# Ear position (pics included). What's your thoughts on this?



## Fern's Mummy

Hi Everyone!

As most of you know by now, Fern is my first Chi so I'm still learning all about them and their ways, etc. and one thing I have noticed is the position of Fern's ears. Normally throughout the day her ears are pointed straight up, like this: 










However, the night before last I was taking some pics of her for a thread on this forum which was about comparing their sizes to the size of a can of pop or other item of similar height. As I was doing this she seemed a little uneasy sitting on my cold stone table with a mug next to her (she was wary of it) lol, and I noticed the position of her ears changed and started sticking out to the sides more instead of pointing straight upwards, like this:











See the difference? Do you know why they do this? Was it because she was a little uneasy and not happy? Throughout the day she's as happy as Larry and her ears are normally pointed straight up, I think. 
I'm thinking because she didn't like sitting on the cold table having her piccie took her ears changed position  What do you think? I could be well off the mark about this though, maybe they change position for no reason at all  Do any of you know?

Thanks Everyone x


----------



## avbjessup

Dogs put their ears down and back when they are being submissive. Chis ears rest at a 45 degree angle (by standard anyway) when they are relaxed. Ears straight up means they are alert. A lot of dog's communication is with the position of their ears.


----------



## Fern's Mummy

avbjessup said:


> Dogs put their ears down and back when they are being submissive. Chis ears rest at a 45 degree angle (by standard anyway) when they are relaxed. Ears straight up means they are alert. A lot of dog's communication is with the position of their ears.


Argh OK, that makes sense. She's a very alert dog so I can understand why her ears are often sticking up lol  Just as I was typing the last few lines of my above post I looked over at Fern and her ears were to the sides more again (made me smile) she must of known what I was typing about lol 

I never knew dogs communicated with the position of their ears.

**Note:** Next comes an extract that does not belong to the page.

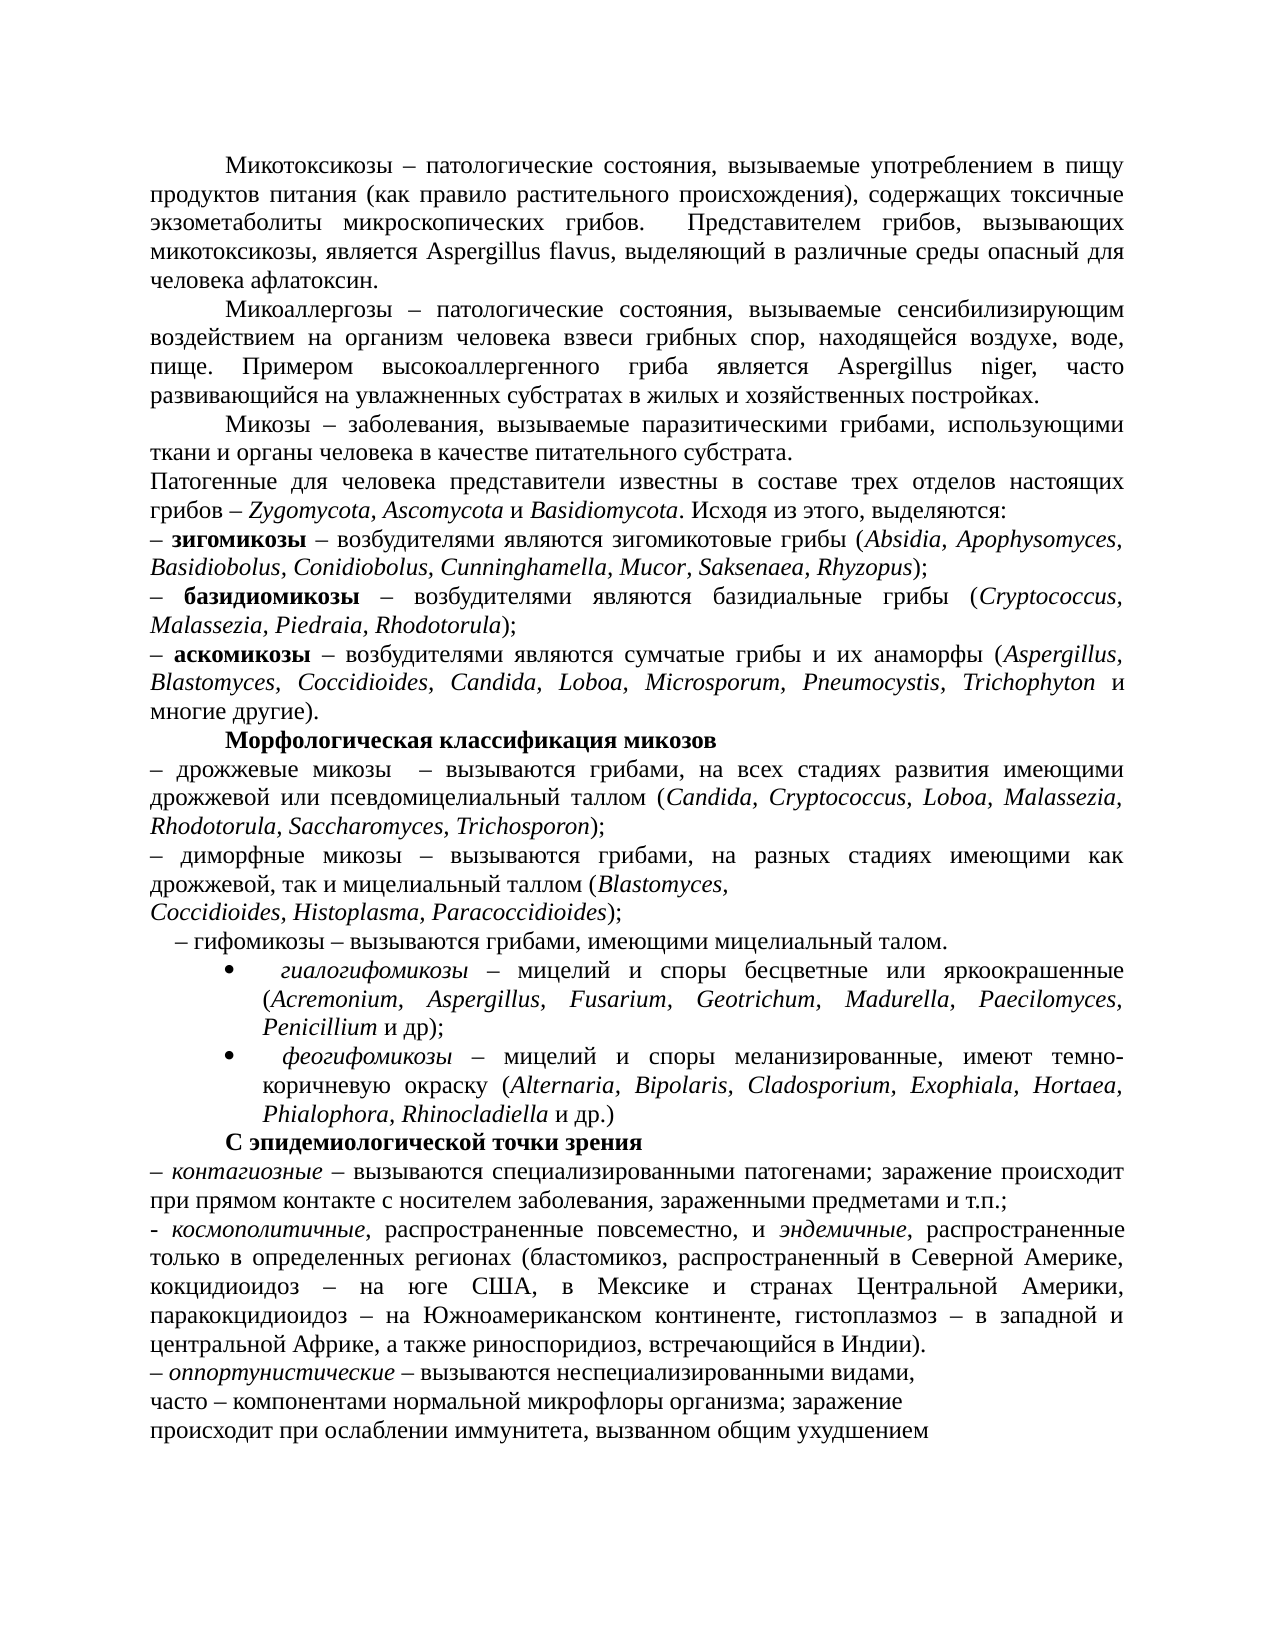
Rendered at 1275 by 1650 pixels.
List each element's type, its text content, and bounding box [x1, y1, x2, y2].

How interesting!

Thanks for your help


----------



## ahra1284

it's also a show of just extreme emotion in general i think - bam's ears go back when he's super excited to see someone and when he's scared also. don't you love when their ears go back? i think it's adorable!


----------



## avbjessup

ahra1284 said:


> it's also a show of just extreme emotion in general i think - bam's ears go back when he's super excited to see someone and when he's scared also. don't you love when their ears go back? i think it's adorable!


Lily's ears go flat back when she's excited to see someone too. I just love it when that happens!! It's looks so cute!! Her whole body wiggeles as she wags her tail out of excitement!


----------



## CaliforniaHalo

I love chi's with their ears back. It so CUTE!


----------



## rcj1095

I love the ear thing. Lily's will literally go flat to her head when she's excited or running. I laugh so hard. She looks like a seal. Fern is such a doll. I love her ears!!!


----------